Once considered a strong hitter out of South Alabama, he’s now more known for his defensive gifts as an outfielder. He did appear in five games for the big club in 2022, going 1-for-9 with four strikeouts, but a mundane performance at Triple-A Indianapolis (.254/.348/.399, 102 wRC+ over 107 games) has him on the fringes of the roster heading into his age-25 season and second 40-man campaign.

“Being able to hit the ground running and having a healthy offseason is big,” Baker said. “We just need to see him play. When he's on, he is a threat on the bases. He does a great job in center field, he hits the ball in the gap and he can run. So we need more of that. More getting on base essentially too is going to be a big part of his game.”
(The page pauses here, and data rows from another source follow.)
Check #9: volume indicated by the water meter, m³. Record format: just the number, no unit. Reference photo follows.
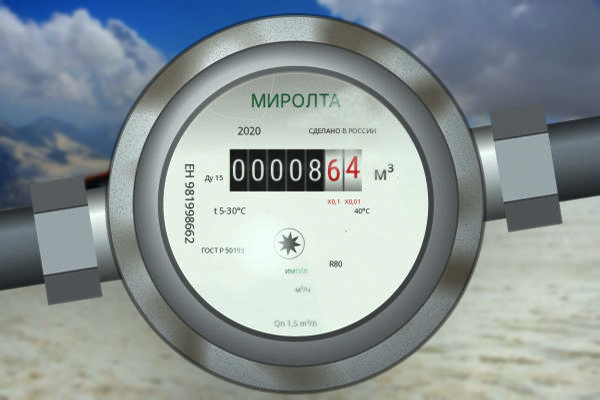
8.64
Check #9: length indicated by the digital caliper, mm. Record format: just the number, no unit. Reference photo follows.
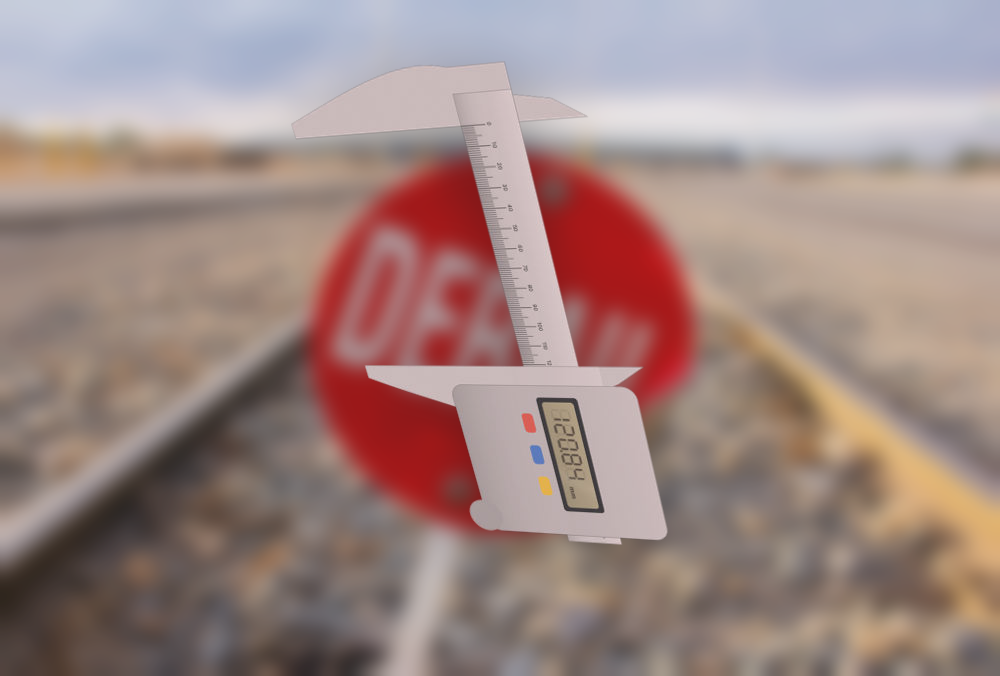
120.84
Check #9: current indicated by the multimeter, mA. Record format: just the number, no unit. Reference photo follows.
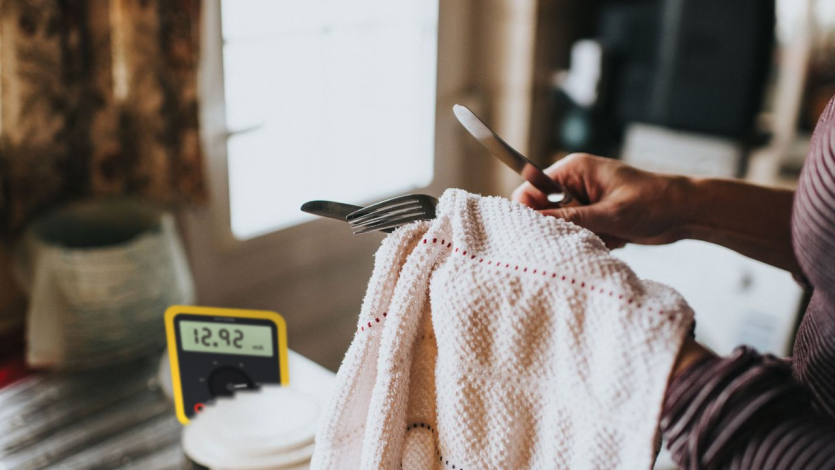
12.92
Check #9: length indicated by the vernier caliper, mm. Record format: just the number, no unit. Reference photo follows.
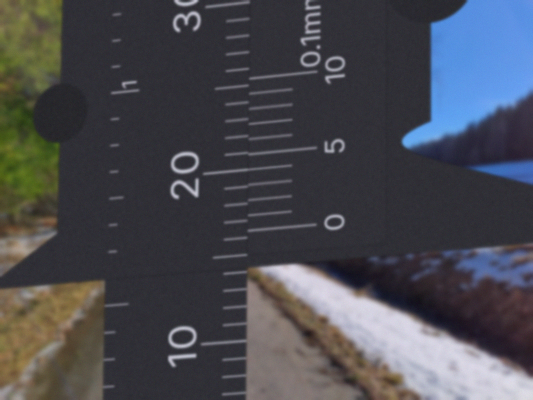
16.4
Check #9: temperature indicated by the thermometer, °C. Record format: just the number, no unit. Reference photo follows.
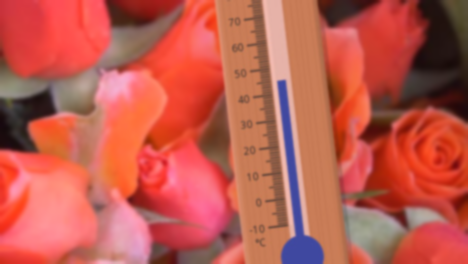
45
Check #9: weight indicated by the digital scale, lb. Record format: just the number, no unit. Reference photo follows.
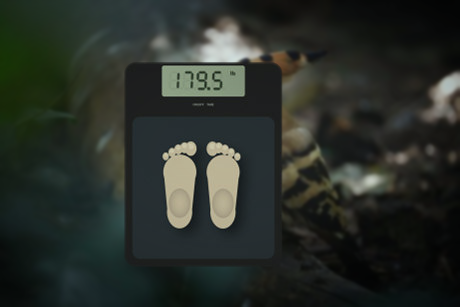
179.5
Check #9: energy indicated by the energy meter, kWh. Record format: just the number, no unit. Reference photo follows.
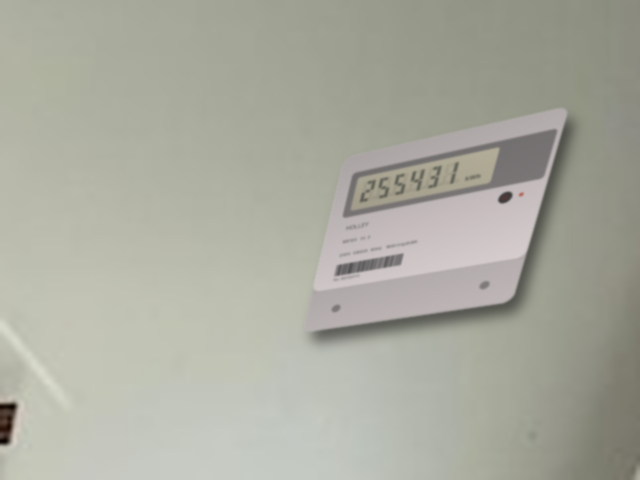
255431
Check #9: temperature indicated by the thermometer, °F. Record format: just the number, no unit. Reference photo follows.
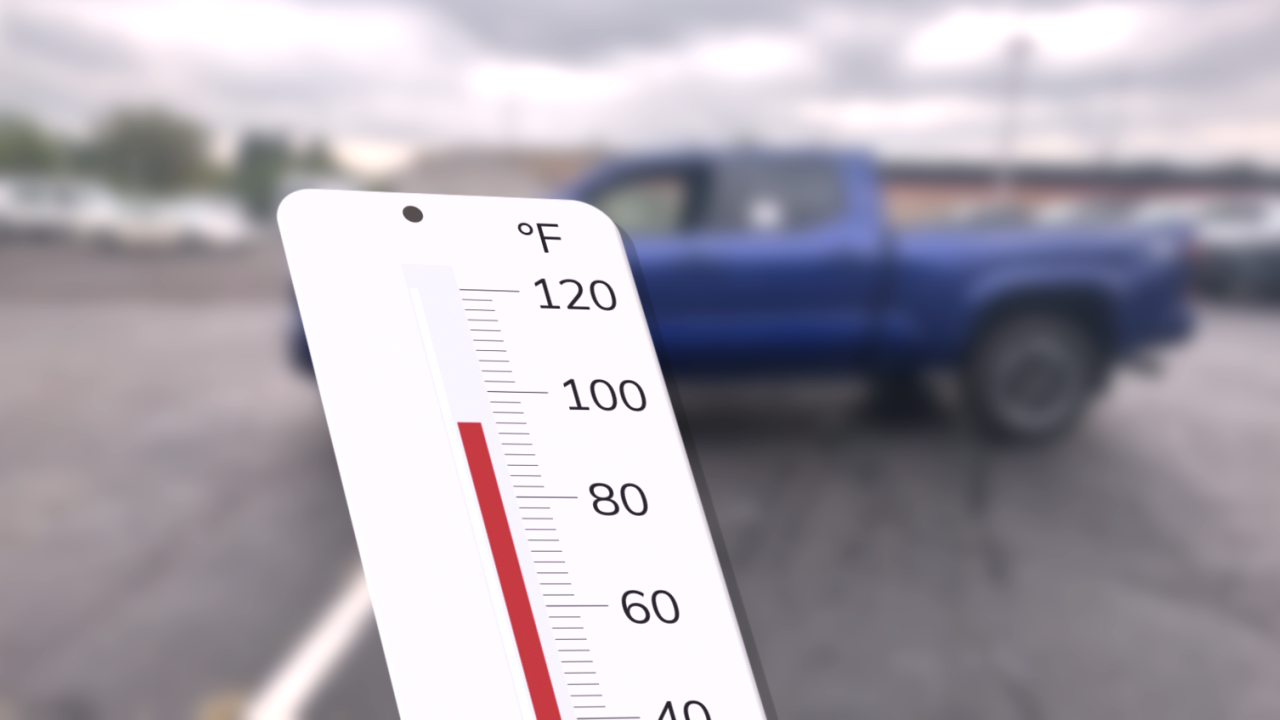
94
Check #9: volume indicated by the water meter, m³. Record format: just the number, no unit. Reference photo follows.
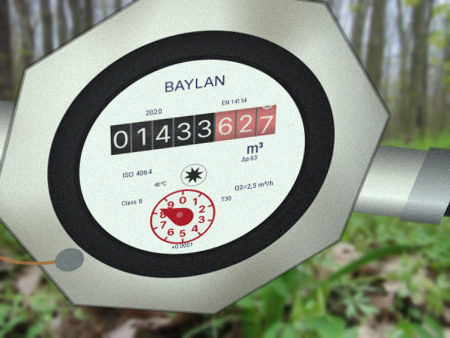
1433.6268
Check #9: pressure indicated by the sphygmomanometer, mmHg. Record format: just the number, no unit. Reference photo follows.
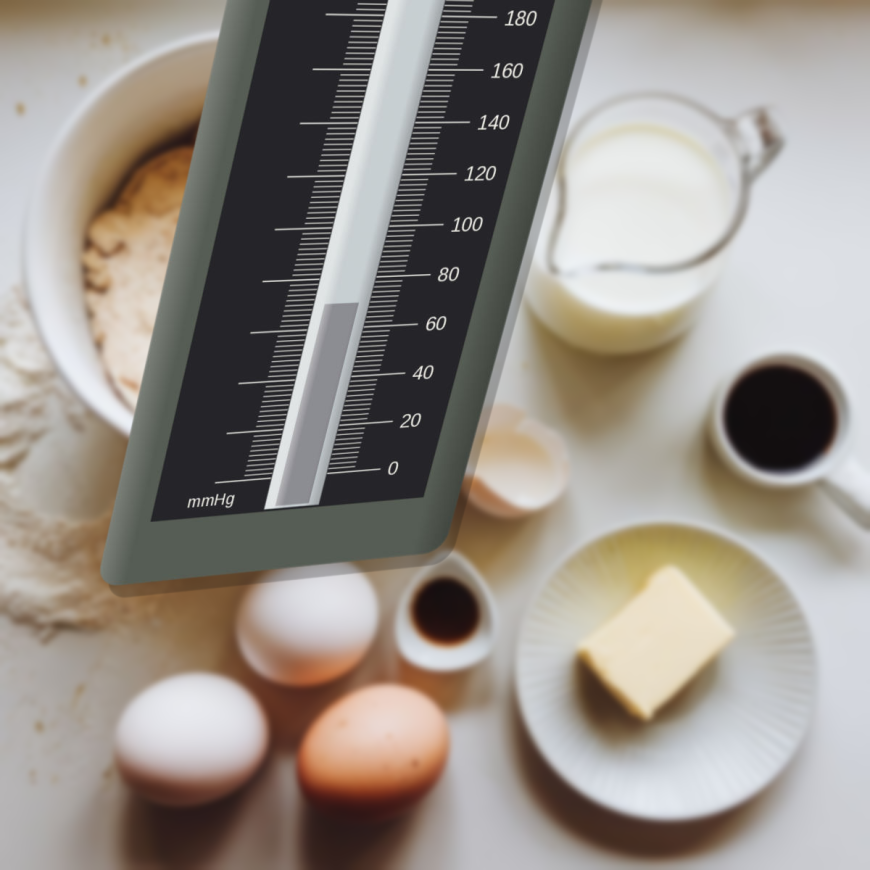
70
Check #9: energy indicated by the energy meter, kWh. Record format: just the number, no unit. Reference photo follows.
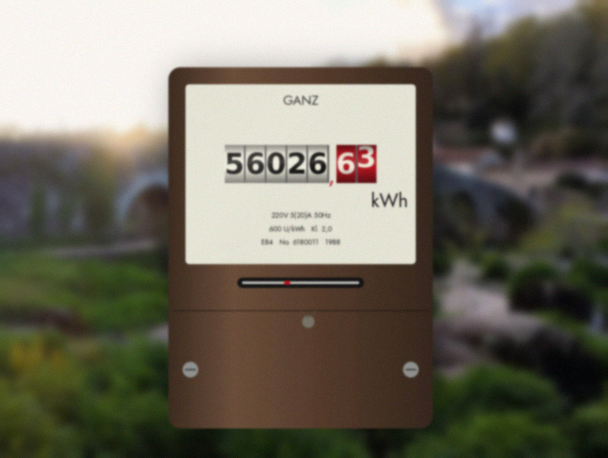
56026.63
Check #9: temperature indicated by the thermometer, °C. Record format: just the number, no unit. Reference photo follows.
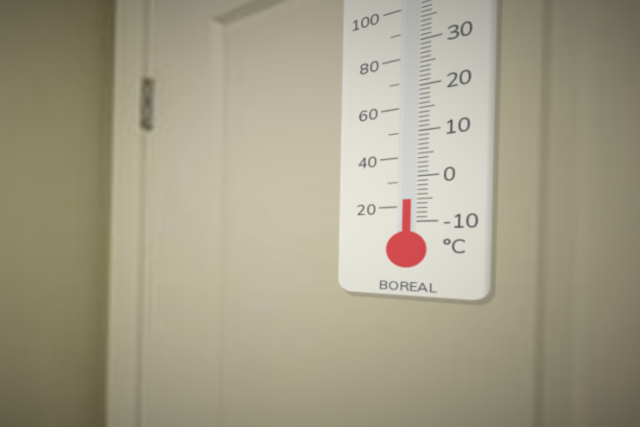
-5
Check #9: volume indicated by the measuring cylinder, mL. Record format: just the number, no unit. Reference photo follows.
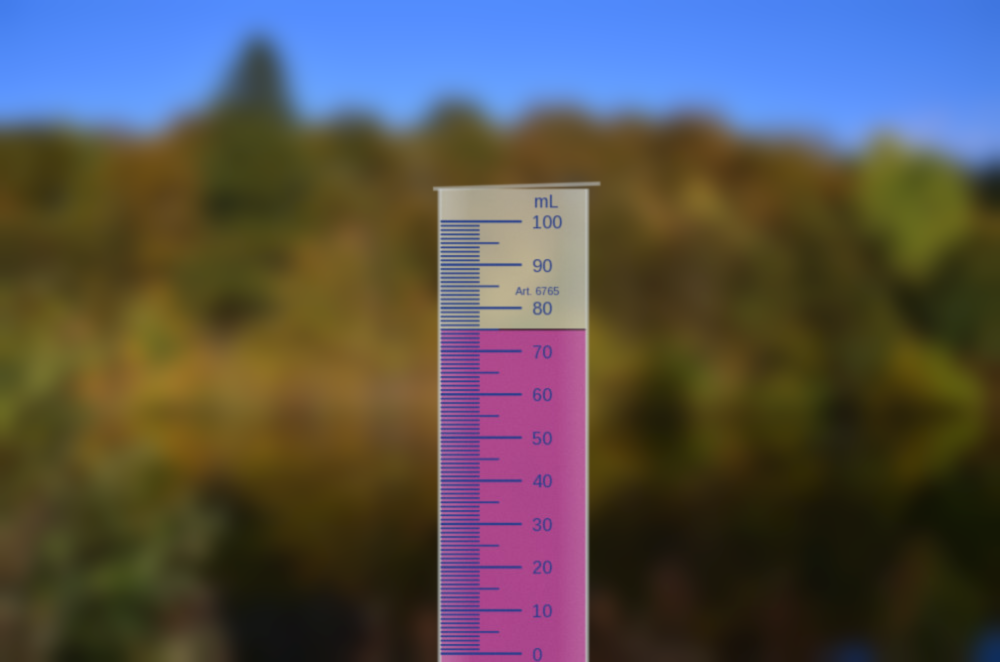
75
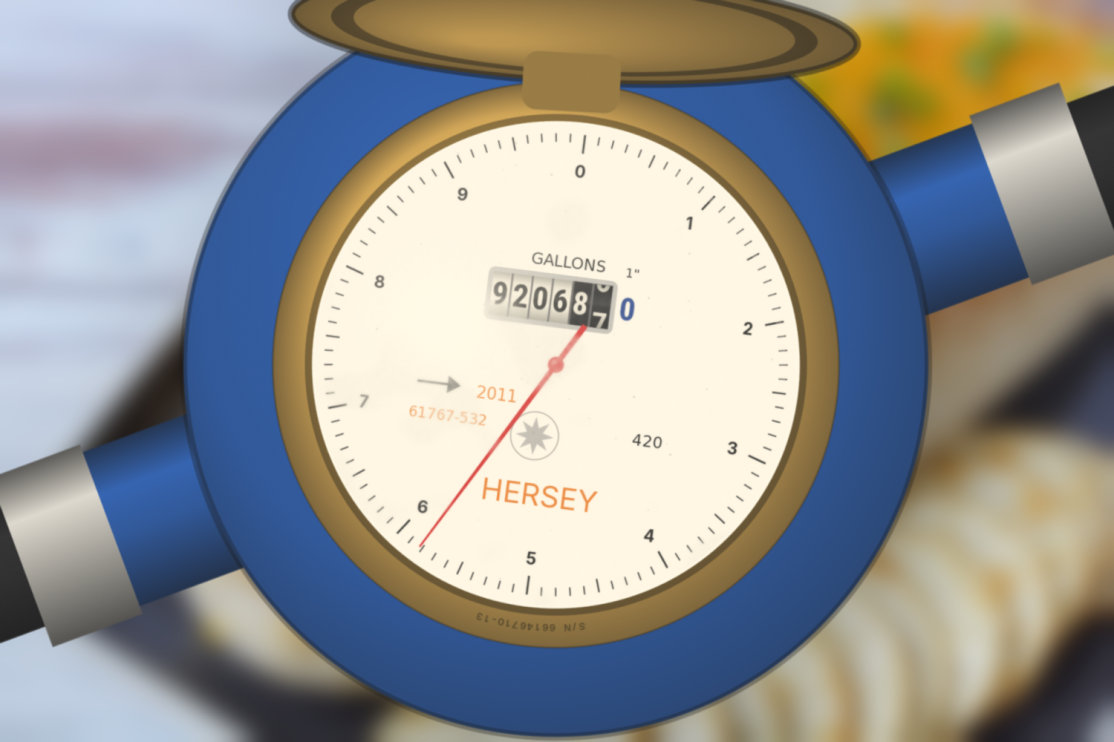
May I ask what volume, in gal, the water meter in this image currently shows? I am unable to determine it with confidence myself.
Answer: 9206865.8 gal
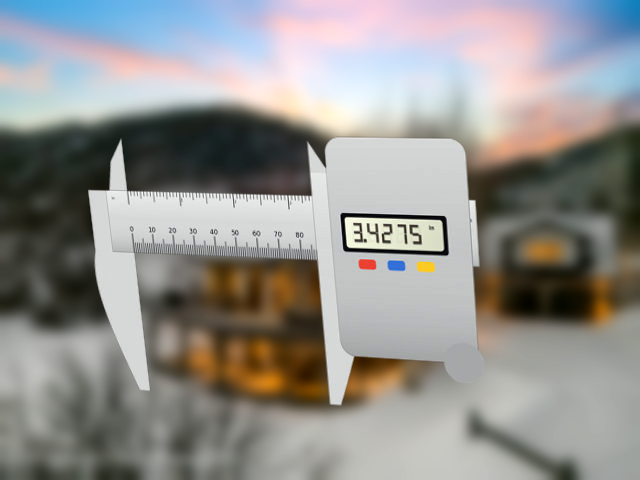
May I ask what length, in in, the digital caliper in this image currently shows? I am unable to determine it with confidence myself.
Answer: 3.4275 in
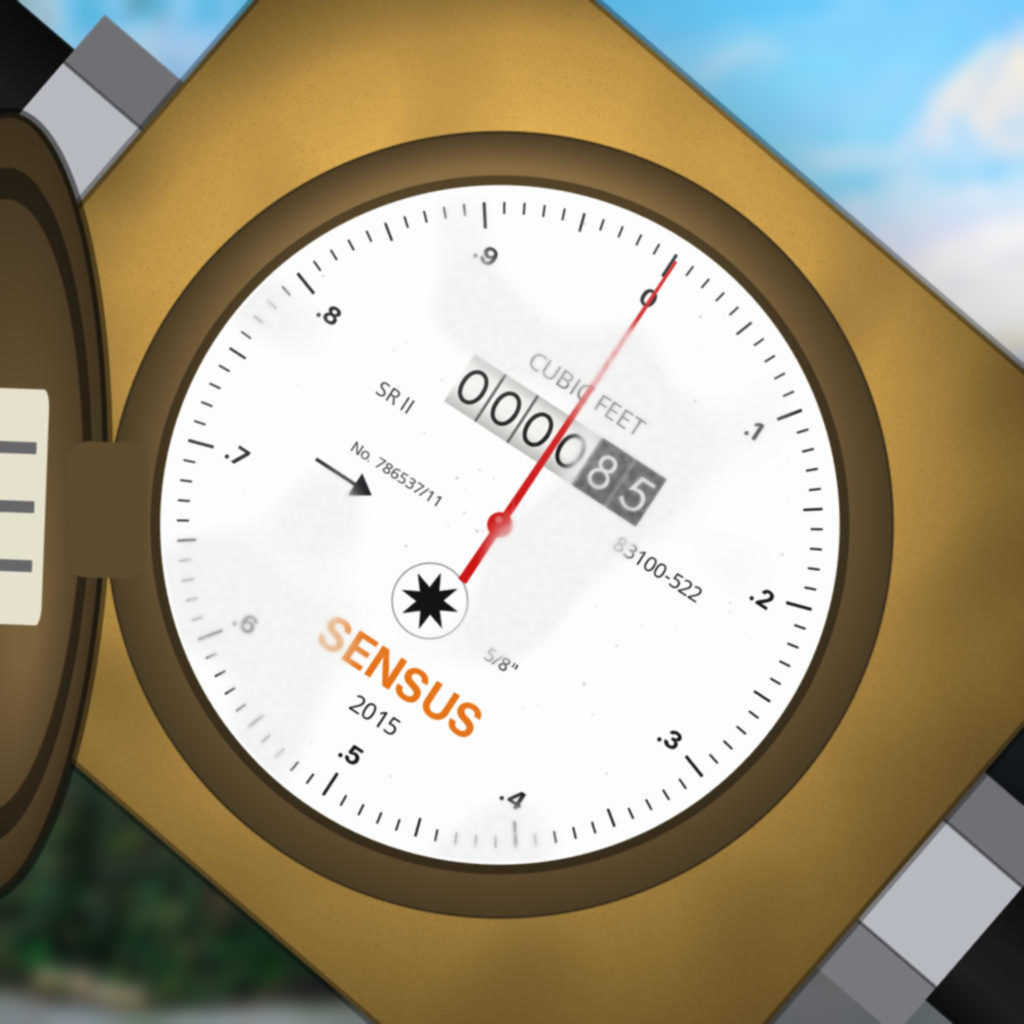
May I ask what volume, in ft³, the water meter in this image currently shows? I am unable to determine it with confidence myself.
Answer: 85.00 ft³
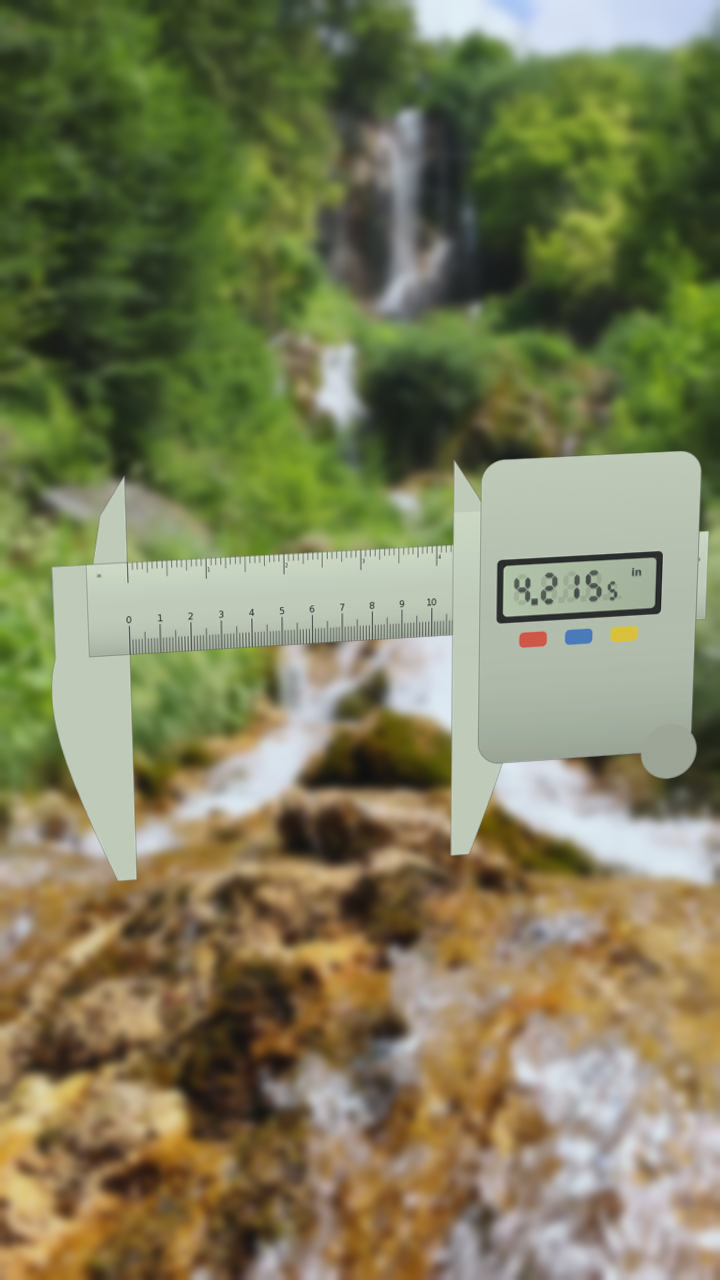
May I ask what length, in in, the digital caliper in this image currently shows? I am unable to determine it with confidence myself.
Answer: 4.2155 in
Breakout candidate: Bubba Chandler

Bubba Chandler is a pitcher. The 2021 third-rounder confirmed he’ll be on the mound exclusively for ’23 after playing both ways for Bradenton and the Pirates’ Florida Complex League affiliate last year.

The right-hander/switch-hitter was facing a longer road with the bat, having hit .196/.331/.382 with four homers over 46 games, and he was much more dominant from the hill (2.61 ERA, 60 strikeouts in 41 1/3 innings). He already sat in the mid-90s and showcased a pair of above-average breaking balls while splitting his duties, and the hurler himself believes his changeup could take a jump with a more intent focus this summer.

“We want him to have an opportunity to focus on one thing and really master a craft,” Baker said. “In truth, we're at a position now where the team that he'd be competing to pitch for is different than the team that he would be competing to hit for. We reached that fork in the road. So we put it in front of him and let him take ownership of it. We're excited to see him pitch.”